Saeed Leylaz
Saeed Leylaz

The Power of Interdependence

The Power of Interdependence

Political power follows economic power. The statement seems to be the very essence of an opinion piece published by Iranian economist Saeed Leylaz on the website of Tehran Chamber of Commerce, Industries, Mines and Agriculture. The translation of the article follows:

Iran is back in the international arena, thanks to the Joint Comprehensive Plan of Action (the formal name of the nuclear deal Iran signed with the six powers). The existing world order imposed by major powers cannot be defied. Under the circumstances, Iran has only two choices: either to isolate oneself and go down the same road as North Korea or to integrate into the global order by gaining economic and scientific clout.
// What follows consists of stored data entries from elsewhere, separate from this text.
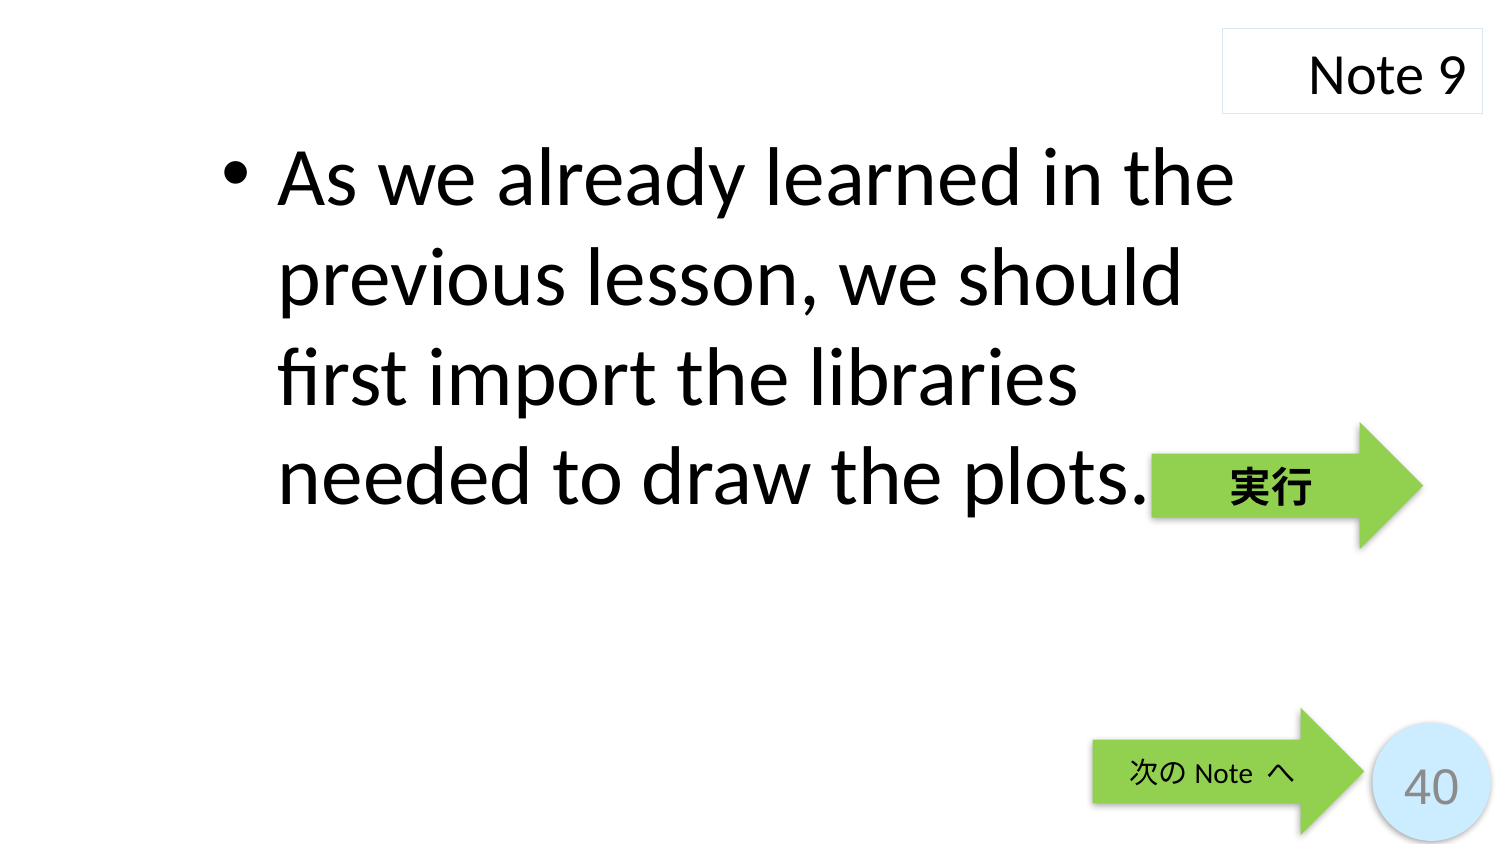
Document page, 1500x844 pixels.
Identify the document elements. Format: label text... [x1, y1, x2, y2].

slide_number 40 [1372, 762, 1491, 807]
text_box Note 9 [1222, 28, 1483, 114]
text_box 実行 [1150, 421, 1424, 551]
list As we already learned in the previous lesson, we should first import the libraries needed to draw the plots. [206, 114, 1258, 786]
text_box 次のNote へ [1091, 706, 1365, 836]
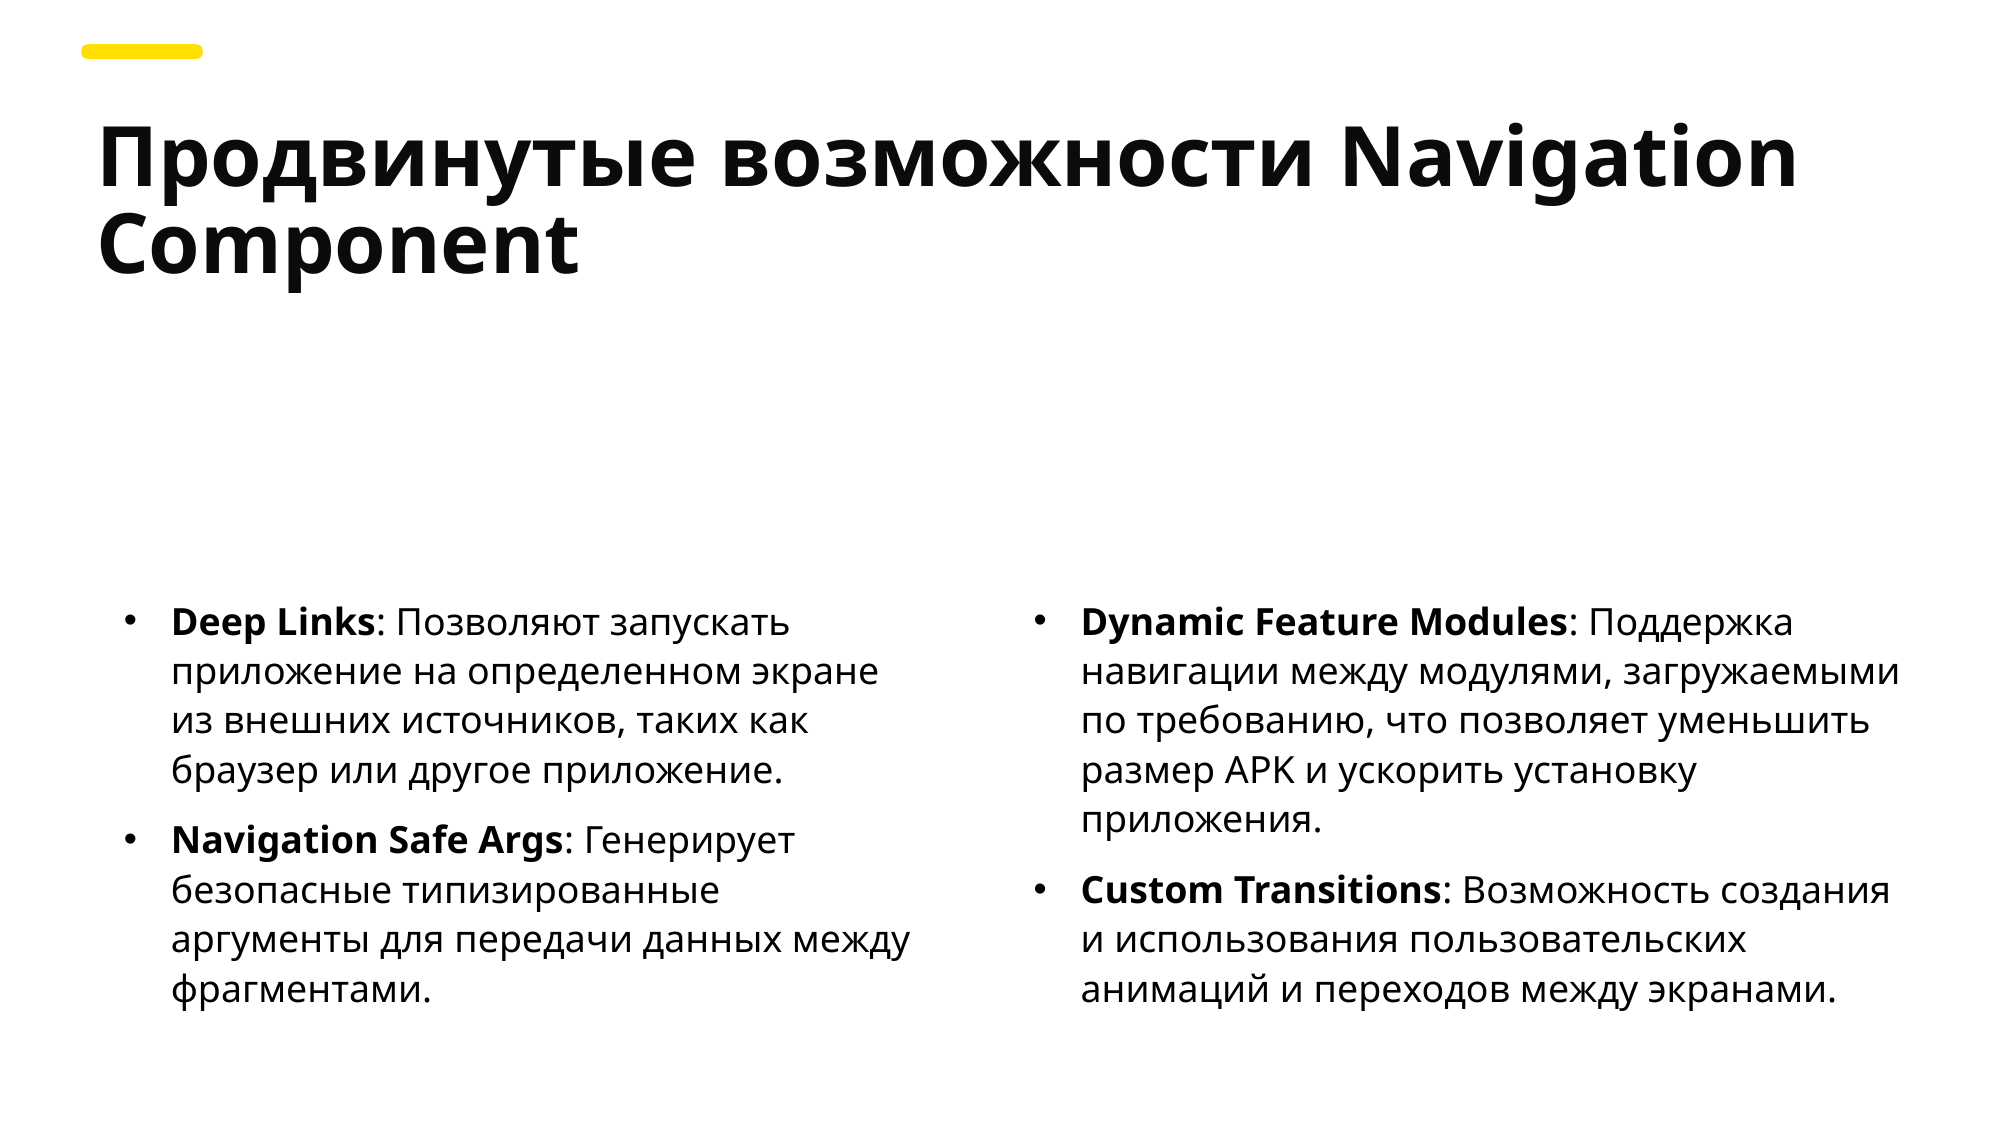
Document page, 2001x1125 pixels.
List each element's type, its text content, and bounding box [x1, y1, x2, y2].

text_box Продвинутые возможности Navigation Component [81, 108, 1970, 245]
text_box Dynamic Feature Modules: Поддержка навигации между модулями, загружаемыми по требованию, что позволяет уменьшить размер APK и ускорить установку приложения. Custom Transitions: Возможность создания и использования пользовательских анимаций и переходов между экранами. [1000, 585, 1922, 1068]
text_box [81, 44, 203, 59]
text_box Deep Links: Позволяют запускать приложение на определенном экране из внешних источников, таких как браузер или другое приложение. Navigation Safe Args: Генерирует безопасные типизированные аргументы для передачи данных между фрагментами. [90, 585, 940, 1068]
During the past half-century, Iran has pursued the goal of self-sufficiency. The interesting point is that the same strategy—that is replacing imports and promoting exports—was followed by the Pahlavi dynasty in the final 20 years of their rule.

Needless to say, this strategy is not of much use now, as it was not of much use in the past 60 years. What is really needed is a fundamental change. This change, I believe, is welcomed by the top authority of the country. Those who have studied the 24-point general policies of Iran’s Resistance Economy—outlined by the Leader of Islamic Revolution Ayatollah Seyyed Ali Khamenei—have definitely noticed that. The bitter experience of international sanctions brought home to us the fact that what might protect us on international stage is neither self-sufficiency nor economic and political isolation; rather it is creating mutual dependency.

China, South Korea, Turkey and India managed to secure the permit from the United Nations and the United States to continue to buy crude oil from Iran despite the sanctions, only because they were too dependent on Iran and were not able to cut the cord all of a sudden. Even if the US had banned them from buying Iran’s oil, they would not have been able to follow their orders.

Had we made 50 countries dependent on us instead of five, 50 nations would have stood up to the US. Take Russia, for example: Countries relying on the Russian economy are many more than those dependent on Iran. This makes the imposition of sanctions on Moscow more difficult. Therefore, if we are willing to preserve our independency and have a say in the global community, we must boost our economy by claiming a bigger share of the gross world product.

  Global Trade

Iran accounts for as little as 0.04% of global trade compared to the United States’ 30%—that is 60 times more than Iran. Forced to choose between Iran and the US, countries will go for one that has a 50- to 100-fold bigger share of international trade.

Countries can only defy world powers based on their own economic weight. The likes of Vietnam, China and France no longer take a backseat to the US. In fact, they decided to change their involvement with the world from a military one to an economic one. With regard to our 60-year experience, there is no option but to shift our geopolitical approach to the one that involves interaction with the world order.

On how the current economic order follows the political order and whether political disparity is a good reason for economic confrontation, we need to say that essentially 100% of political order emanate from the economic order. With more than two-thirds of global wealth in the hands of the US, Japan, China and the EU, it is clear they give other countries short shrift. These four powers are the main decision-makers in the world because the rest of the world rely on these four major powers—directly or indirectly.

Russia is still a military powerhouse but its economic clout—except in its neighboring countries—has eroded in the past 25 years. Even Russia is getting more and more dependent on these four main blocs. Therefore, we need to expand our economic power and take a bigger share of global output, if we want to leave a footprint on the world order. Without question, Iran cannot advance its political goals with a 0.04% share.